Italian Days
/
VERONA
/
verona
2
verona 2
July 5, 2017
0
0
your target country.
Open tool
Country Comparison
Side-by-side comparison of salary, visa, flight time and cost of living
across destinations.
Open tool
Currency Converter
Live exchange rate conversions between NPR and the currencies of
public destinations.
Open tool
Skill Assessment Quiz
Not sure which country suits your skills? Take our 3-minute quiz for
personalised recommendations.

-------------------------

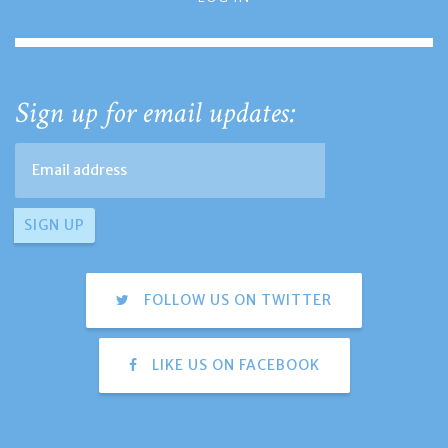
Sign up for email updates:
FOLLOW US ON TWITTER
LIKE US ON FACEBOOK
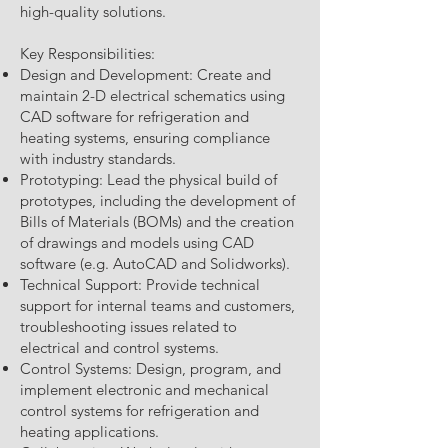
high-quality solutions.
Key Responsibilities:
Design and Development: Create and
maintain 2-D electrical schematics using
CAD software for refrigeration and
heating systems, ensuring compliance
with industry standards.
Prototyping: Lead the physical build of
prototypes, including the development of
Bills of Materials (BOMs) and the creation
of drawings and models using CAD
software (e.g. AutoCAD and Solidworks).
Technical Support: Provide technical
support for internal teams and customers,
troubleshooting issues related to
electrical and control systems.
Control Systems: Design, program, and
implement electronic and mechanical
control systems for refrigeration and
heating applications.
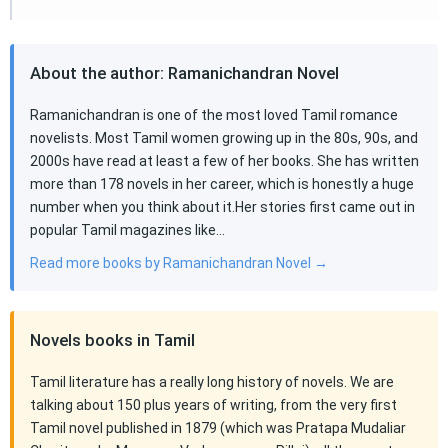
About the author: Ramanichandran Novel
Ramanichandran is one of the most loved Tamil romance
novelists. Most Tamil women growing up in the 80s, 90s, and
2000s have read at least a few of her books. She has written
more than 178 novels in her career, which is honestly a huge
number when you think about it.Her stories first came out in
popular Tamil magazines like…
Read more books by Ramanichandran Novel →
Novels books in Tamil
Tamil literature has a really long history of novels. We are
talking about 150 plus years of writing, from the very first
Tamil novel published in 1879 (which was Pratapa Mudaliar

-------------------------

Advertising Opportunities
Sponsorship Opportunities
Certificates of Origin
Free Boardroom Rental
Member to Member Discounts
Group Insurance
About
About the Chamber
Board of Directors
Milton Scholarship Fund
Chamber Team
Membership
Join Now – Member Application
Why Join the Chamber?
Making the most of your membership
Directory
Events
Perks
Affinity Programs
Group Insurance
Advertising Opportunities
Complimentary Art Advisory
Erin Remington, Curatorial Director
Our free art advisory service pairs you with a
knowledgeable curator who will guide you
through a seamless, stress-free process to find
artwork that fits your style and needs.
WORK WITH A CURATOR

-------------------------

- [Exercise] Find where the line with "Italian Days" sits in the material above, then copy exactly from it through the line with "Live exchange rate". Add no other line.

- [Written response]
Italian Days
/
VERONA
/
verona
2
verona 2
July 5, 2017
0
0
your target country.
Open tool
Country Comparison
Side-by-side comparison of salary, visa, flight time and cost of living
across destinations.
Open tool
Currency Converter
Live exchange rate conversions between NPR and the currencies of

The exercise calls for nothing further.